MINNEAPOLIS (AP) — Minnesotans who qualify to be designated as “essential caregivers” will be allowed to visit family members in senior living centers under new guidance Friday from the state health department, which loosens restrictions that have kept loved ones under a near-lockdown for four months due to the coronavirus pandemic.

Long-term care facilities such as nursing homes will be able to designate family members or others as essential caregivers so they can resume visits with precautions, Health Commissioner Jan Malcolm said.

The tight restrictions imposed in mid-March were “difficult but very essential” to protect residents and staff, but they came with their own costs in loneliness, quality of life and health risks resulting from that social isolation, Malcolm said in a briefing for reporters.

“People are suffering and they’re dying from COVID-19, but also from loneliness,” said Cheryl Hennan, the state ombudsman at the Office of Long-Term Care at the Minnesota Department of Health.

Limited to phone, video or window visits, Hennan said, families are seeing their loved ones slip into psychological and physical decline. Some residents stop eating, sleeping or bathing and lose the will to live, she said.

COVID-19 has been most devastating to Minnesota’s senior residents, with almost 78 percent of the state’s 1,495 deaths coming in residents of long-term care or assisted living facilities.

An essential caregiver could be a family member, an outside caregiver, or a friend or volunteer who provided regular care and support to the resident before or during the pandemic. Residents can have more than one.

The state’s guidelines call for facilities to establish procedures no later than July 25 to determine who counts.
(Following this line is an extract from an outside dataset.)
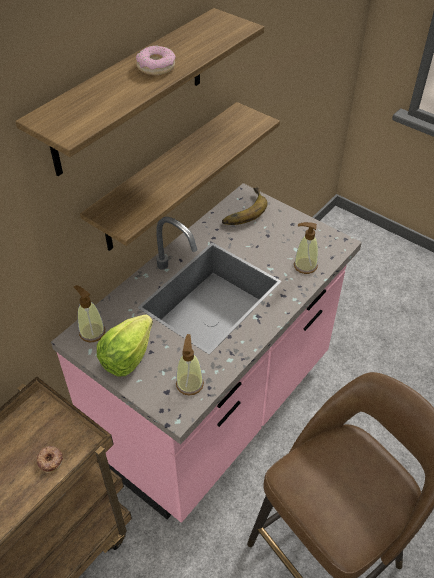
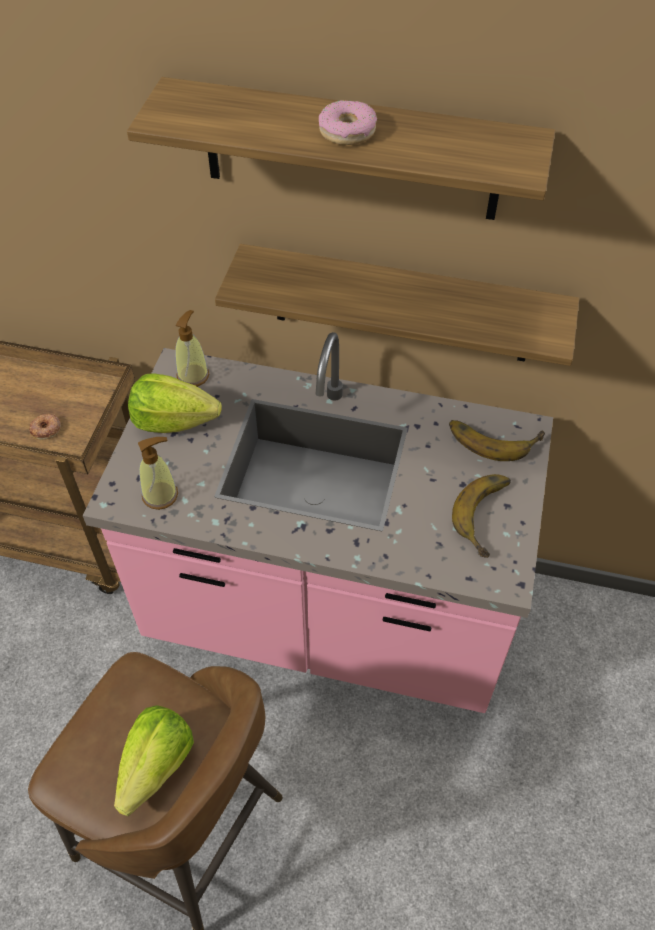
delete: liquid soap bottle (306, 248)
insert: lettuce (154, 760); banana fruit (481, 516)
Those who are approved will be able to spend up to three hours per day with their loved one. But Malcolm stressed that the guidelines aren’t meant to allow everyone in who wants to visit. More casual visitors should instead follow guidance issued earlier for limited window and outdoor visits, she said.

Approved caregivers must sign in and be screened prior to entering the building, just as employees are currently. They must comply with infection control procedures. Those include frequent hand washing, using hand sanitizer and wearing. face masks, eye protection and potentially other personal protective equipment. Coronavirus testing will not be required but will be encouraged.

The department issued the new guidance on a day when it reported 609 new confirmed cases and five new deaths from the coronavirus, including one death in a long term care facility resident. The state’s positivity rate, an important measure of how fast the virus is spreading in the community, has risen to 4.5% from 3.8% a week ago, Malcolm said.

The commissioner acknowledged that the decision carries risks and that facilities may have to suspend visits if they experience outbreaks.

“But we believe that we’ve got, certainly, much better tools in place today than we did four months ago,” she said.